> Activity: Search the records below for the word "slotenmaker". Copy each line where it occurs.
________________
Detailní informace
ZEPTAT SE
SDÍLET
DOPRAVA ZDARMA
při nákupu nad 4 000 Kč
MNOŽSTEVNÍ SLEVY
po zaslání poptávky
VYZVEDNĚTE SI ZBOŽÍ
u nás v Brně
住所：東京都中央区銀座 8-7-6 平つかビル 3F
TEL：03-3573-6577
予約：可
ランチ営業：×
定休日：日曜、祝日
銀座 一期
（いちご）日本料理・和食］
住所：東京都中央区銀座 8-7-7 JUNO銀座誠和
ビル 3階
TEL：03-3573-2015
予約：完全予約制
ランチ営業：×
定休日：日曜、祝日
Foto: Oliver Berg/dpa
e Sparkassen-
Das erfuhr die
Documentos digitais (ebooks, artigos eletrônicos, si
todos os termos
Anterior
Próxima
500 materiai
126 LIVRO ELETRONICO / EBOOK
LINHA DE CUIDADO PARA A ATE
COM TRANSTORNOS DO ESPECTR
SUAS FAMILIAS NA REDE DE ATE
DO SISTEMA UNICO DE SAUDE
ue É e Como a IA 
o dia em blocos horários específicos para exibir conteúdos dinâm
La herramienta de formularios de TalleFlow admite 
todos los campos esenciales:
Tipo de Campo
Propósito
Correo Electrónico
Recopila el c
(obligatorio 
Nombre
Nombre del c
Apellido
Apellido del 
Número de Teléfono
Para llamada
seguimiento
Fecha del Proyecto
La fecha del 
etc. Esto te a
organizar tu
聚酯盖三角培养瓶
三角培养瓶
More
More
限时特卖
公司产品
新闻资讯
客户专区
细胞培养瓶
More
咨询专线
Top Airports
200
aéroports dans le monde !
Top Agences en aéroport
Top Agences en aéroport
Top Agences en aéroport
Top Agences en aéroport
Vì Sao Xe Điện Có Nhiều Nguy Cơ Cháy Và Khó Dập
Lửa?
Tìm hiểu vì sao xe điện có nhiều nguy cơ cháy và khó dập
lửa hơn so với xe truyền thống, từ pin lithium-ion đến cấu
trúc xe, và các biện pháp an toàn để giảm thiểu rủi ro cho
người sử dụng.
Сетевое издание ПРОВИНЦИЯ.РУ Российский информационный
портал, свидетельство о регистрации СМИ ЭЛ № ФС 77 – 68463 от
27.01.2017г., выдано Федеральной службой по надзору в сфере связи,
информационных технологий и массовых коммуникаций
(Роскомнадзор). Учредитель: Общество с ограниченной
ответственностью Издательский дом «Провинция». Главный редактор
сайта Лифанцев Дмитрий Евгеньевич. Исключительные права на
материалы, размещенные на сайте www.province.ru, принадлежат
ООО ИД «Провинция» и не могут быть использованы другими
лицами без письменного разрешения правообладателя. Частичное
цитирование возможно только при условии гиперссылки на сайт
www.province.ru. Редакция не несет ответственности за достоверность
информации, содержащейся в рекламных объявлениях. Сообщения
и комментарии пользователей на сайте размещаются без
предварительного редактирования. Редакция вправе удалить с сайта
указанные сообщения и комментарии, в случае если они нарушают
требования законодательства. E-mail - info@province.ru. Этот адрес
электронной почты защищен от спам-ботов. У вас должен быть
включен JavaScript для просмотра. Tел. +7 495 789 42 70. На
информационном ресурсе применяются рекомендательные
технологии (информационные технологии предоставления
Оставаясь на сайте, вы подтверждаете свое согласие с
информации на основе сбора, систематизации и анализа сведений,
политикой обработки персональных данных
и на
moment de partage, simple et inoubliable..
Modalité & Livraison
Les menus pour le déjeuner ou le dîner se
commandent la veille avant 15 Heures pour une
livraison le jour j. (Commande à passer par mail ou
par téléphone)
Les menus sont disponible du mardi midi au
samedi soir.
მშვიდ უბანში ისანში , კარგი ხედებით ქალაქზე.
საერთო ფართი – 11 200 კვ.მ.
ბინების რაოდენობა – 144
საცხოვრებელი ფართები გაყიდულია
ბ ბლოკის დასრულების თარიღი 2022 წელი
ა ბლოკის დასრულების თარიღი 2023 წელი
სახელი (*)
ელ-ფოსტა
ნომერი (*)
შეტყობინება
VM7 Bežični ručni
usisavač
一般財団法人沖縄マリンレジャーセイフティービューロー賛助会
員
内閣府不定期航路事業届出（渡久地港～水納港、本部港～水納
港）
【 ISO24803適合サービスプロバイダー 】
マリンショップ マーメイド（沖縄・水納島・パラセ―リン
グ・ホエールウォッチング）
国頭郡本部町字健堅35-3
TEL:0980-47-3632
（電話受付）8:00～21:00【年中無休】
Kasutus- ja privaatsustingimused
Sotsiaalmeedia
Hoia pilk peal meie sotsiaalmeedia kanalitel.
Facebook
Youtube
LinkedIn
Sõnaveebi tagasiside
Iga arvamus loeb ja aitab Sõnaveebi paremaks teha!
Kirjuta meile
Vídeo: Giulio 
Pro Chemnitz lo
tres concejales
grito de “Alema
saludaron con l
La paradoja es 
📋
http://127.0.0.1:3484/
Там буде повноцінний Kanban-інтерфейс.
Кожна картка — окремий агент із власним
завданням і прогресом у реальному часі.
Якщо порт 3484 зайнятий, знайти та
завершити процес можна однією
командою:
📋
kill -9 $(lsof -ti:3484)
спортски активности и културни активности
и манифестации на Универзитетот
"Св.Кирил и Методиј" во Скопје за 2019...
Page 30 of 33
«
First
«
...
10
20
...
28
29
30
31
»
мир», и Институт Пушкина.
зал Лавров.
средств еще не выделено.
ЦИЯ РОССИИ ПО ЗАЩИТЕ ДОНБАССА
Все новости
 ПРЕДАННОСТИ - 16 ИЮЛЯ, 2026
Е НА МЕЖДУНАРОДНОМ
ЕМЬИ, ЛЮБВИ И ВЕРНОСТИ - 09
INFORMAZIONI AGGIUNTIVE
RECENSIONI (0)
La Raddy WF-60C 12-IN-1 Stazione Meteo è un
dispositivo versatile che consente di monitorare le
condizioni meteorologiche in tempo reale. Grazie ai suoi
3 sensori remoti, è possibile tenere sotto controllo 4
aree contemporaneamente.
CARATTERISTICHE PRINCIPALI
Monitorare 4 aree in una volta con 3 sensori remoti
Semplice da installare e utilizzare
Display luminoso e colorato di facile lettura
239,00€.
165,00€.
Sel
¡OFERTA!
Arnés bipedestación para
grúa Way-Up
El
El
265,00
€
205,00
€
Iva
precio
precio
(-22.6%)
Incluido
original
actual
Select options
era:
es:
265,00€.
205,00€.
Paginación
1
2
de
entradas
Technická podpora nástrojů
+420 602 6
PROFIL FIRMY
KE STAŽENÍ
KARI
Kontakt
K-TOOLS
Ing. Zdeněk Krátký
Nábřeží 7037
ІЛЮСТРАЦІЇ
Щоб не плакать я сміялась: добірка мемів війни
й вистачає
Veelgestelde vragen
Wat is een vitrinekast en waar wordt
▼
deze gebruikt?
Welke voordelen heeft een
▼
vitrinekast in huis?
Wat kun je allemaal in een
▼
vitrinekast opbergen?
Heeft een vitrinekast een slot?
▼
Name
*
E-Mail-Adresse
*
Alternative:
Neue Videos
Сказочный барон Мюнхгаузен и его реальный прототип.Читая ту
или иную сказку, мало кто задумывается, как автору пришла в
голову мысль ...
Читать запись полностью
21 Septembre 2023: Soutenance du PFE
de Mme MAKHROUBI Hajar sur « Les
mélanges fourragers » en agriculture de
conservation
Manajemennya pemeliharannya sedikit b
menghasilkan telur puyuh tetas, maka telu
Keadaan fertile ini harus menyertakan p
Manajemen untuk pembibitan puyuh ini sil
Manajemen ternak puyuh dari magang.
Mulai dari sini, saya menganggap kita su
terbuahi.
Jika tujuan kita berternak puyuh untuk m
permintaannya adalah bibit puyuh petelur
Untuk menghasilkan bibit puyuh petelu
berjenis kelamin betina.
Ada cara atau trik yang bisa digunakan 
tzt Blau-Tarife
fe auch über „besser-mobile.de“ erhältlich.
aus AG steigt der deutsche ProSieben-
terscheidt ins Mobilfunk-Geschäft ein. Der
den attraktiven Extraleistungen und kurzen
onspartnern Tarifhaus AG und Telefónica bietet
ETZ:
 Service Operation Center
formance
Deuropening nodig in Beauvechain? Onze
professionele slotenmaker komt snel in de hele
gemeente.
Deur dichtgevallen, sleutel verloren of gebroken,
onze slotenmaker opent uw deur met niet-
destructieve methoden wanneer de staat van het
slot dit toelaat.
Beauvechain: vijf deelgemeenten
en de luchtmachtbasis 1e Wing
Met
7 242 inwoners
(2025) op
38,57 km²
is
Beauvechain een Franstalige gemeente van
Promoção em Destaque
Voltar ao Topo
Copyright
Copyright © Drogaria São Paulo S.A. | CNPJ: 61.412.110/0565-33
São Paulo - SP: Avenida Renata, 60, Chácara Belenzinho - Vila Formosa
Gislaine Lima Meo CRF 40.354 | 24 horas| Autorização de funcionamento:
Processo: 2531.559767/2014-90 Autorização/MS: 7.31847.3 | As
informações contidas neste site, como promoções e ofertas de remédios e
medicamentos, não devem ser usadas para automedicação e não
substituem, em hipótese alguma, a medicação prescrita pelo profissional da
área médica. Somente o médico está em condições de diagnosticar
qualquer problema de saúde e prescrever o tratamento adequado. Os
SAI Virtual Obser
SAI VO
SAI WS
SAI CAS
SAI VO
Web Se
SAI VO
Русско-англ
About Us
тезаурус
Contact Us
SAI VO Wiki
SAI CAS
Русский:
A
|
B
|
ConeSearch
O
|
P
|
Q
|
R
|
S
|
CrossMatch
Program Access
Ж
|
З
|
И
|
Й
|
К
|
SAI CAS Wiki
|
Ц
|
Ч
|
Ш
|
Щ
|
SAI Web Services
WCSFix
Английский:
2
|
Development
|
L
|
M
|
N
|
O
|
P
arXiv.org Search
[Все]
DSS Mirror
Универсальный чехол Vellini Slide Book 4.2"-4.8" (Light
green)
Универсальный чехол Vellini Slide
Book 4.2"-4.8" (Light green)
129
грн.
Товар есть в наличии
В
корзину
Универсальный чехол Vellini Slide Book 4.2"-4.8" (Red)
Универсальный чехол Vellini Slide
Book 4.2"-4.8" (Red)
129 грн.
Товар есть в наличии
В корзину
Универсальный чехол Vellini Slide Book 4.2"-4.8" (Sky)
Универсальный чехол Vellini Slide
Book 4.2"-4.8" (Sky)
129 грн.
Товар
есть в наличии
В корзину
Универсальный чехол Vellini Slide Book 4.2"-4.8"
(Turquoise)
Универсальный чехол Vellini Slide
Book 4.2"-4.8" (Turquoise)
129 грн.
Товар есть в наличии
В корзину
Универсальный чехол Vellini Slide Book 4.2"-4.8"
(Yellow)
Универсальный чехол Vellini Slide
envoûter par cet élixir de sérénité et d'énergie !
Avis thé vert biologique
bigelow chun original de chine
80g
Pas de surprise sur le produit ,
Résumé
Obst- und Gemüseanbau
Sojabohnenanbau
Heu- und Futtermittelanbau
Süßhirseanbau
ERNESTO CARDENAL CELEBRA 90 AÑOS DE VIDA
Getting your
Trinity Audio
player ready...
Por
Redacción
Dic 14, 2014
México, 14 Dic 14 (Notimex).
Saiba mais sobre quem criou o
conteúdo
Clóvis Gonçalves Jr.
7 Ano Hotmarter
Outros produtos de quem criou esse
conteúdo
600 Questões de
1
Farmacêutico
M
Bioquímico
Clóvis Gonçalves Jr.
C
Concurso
________________
> Response area:
professionele slotenmaker komt snel in de hele
onze slotenmaker opent uw deur met niet-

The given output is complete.